Recuperación y datos conjuntos
El objeto adjunto contiene 3 objetos de datos creados por el muestreo de la misma población, con 2 grupos (machos y hembras) en 10 ocasiones: (1) datos conjuntos de muertos-vivos, (2) sólo capturados vivos, (3) sólo recuperaciones.
Guardar el objeto en el directorio de trabajo
Desde dentro de un trabajo de R cargar los datos con el comando
load ("joint.data")
Para cada tipo de datos procesar los datos y ejecutar una serie de modelos que usen RMark.
Por ejemplo, puede procesar los datos y ejecute el Phi (punto) p (punto) modelo CJS
live.processed=process.data(data=joint.data$live,model="CJS")
live.ddl=make.design.data(live.processed)

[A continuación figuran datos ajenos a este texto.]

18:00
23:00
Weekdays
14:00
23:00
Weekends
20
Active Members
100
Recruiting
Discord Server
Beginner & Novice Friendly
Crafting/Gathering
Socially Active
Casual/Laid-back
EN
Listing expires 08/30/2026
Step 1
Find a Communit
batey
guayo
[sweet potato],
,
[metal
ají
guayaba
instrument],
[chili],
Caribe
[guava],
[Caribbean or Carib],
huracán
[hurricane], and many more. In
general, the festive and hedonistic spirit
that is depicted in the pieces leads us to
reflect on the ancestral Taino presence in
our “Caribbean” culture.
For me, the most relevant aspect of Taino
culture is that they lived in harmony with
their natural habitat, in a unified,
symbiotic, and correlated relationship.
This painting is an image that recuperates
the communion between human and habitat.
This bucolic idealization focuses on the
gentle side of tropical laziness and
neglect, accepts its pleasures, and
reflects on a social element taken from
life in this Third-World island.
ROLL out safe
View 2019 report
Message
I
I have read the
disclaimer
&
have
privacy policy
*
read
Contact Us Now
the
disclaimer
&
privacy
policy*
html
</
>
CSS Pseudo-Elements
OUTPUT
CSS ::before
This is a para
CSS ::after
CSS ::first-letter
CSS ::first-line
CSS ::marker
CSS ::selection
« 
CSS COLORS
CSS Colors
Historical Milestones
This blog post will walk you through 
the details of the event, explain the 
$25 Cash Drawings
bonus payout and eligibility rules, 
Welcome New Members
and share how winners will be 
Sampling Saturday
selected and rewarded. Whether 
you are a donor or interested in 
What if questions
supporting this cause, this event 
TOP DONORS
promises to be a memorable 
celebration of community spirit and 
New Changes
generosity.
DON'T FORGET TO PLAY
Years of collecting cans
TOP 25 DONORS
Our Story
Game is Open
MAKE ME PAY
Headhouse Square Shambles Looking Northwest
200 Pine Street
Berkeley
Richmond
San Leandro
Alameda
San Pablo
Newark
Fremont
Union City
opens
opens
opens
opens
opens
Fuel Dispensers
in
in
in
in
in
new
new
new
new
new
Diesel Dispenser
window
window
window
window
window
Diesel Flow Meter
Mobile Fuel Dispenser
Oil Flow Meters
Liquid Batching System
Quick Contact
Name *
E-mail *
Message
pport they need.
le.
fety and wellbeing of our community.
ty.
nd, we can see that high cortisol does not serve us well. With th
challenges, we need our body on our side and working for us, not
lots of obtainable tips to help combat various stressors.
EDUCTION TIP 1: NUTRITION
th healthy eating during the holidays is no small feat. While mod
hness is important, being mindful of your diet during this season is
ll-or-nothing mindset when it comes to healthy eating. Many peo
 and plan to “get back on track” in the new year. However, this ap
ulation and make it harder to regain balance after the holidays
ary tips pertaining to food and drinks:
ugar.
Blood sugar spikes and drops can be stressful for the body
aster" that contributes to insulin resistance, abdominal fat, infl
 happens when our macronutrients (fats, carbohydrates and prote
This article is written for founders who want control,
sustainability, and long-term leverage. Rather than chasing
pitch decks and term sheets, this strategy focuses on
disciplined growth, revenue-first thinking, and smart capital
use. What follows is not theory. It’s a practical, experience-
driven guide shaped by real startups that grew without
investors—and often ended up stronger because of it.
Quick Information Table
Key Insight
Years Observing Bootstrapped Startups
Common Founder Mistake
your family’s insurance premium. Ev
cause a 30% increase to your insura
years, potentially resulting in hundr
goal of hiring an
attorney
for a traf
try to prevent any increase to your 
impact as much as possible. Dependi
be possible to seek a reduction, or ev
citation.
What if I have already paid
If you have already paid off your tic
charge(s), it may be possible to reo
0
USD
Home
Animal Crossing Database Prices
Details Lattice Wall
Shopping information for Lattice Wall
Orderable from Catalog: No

live.mod1<-mark(live.processed,live.ddl)
Crear modelos que involucran efectos de grupos, tiempo, y la combinación de grupo y el tiempo para cada tipo de parámetro en la estructura de datos
Coleccionar los modelos, y calcular estimados promedios ponderados de supervivencia y (si existe) la fidelidad
Comparar los parámetros similares entre los diferentes tipos de estructuras de datos. Algunos difieren, ¿por qué? Algunos tienen más precisión por qué?
Repitir la comparación de modelos mediante la GUI de MARK. Usted verá las diferencias en los pesos de la AIC y modelar estimaciones medias. Explique por qué.